We compare the maps of SMRs and RRs using side-by-side synchronized maps with the same scale created with the leafsync package (Appelhans and Russell 2019). We see RR values are shrunk towards 1 compared to the SMR values (Figure ??).

at <- seq(min(map$SMR), max(map$SMR), length.out = 8)

m1 <- mapview(map, zcol = "SMR", color = "gray",
              col.regions = pal, at = at)
m2 <- mapview(map, zcol = "RR", color = "gray",
              col.regions = pal, at = at)

leafsync::sync(m1, m2)

10.2.13 Exceedance probabilities

In addition to the relative risks, we can also calculate exceedance probabilities that allow us to assess unusual elevation of disease risk. Exceedance probabilities are defined as the probabilities of relative risk being greater than a given threshold value \(c\). For example, we can calculate the probability that the relative risk of the 51st county (Philadelphia) exceeds \(c = 1.2\) as \(P(\theta_{51} > c) = 1 - P(\theta_{51} \leq c)\). We can calculate this exceedance probability using the inla.pmarginal() function passing the marginal distribution of \(\theta_{51}\) and the threshold value \(c = 1.2\) as follows:

c <- 1.2
marg <- res$marginals.fitted.values[[51]]
1 - inla.pmarginal(q = c, marginal = marg)
[1] 0.05616

We can plot the posterior distribution of \(\theta_{51}\) by first calculating a smoothing of the marginal distribution with inla.smarginal(), and then using ggplot2 (Figure 10.3). \(P(\theta_{51} > c)\) is the area under the curve to the right of the threshold value \(c\).
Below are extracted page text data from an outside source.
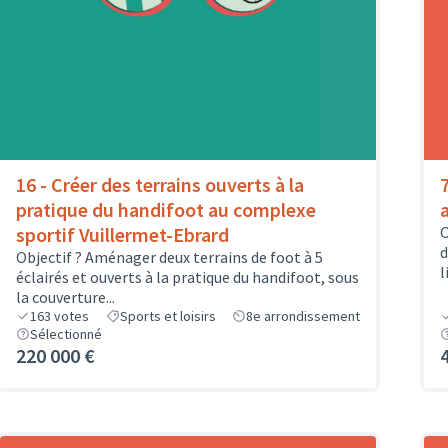
16 - Créer des terrains ouverts à la
pratique du handifoot au complexe
sportif Vuillermet-Ebrard
O
d
Objectif ? Aménager deux terrains de foot à 5
l
éclairés et ouverts à la pratique du handifoot, sous
la couverture...
163
votes
Sports et loisirs
8e arrondissement
Sélectionné
220 000 €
marginal <- inla.smarginal(res$marginals.fitted.values[[51]])
marginal <- data.frame(marginal)
ggplot(marginal, aes(x = x, y = y)) + geom_line() +
  labs(x = expression(theta[51]), y = "Density") +
  geom_vline(xintercept = 1.2, col = "black") +
  theme_bw(base_size = 20)
Posterior distribution of the relative risk of area 51 exceeds the threshold value 1.2. Vertical line indicates the threshold value.

FIGURE 10.3: Posterior distribution of the relative risk of area 51 exceeds the threshold value 1.2. Vertical line indicates the threshold value.

To calculate the exceedance probabilities for all counties, we can use the sapply() function as follows:

c <- 1.2
map$exc <- sapply(res$marginals.fitted.values,
FUN = function(marg){1 - inla.pmarginal(q = c, marginal = marg)})

Figure 10.4 shows a map with the exceedance probabilities created with mapview. The map provides evidence of excess risk within individual areas. In areas with probabilities close to 1, it is very likely that the relative risk exceeds the threshold value \(c\), and areas with probabilities close to 0 correspond to areas where it is very unlikely that the relative risk exceeds \(c\). Areas with probabilities around 0.5 have the highest uncertainty, and they correspond to areas where the relative risk is below or above \(c\) with equal probability. In the map depicting the exceedance probabilities, we observe all probabilities are close to 0 and it is very unlikely the relative risk exceeds the threshold value \(c\) in any of the counties.

pal <- colorRampPalette(brewer.pal(9, "YlOrRd"))
mapview(map, zcol = "exc", color = "gray", col.regions = pal,
        map.types = "CartoDB.Positron")

FIGURE 10.4: Probabilities that the relative risks of counties exceed 1.2.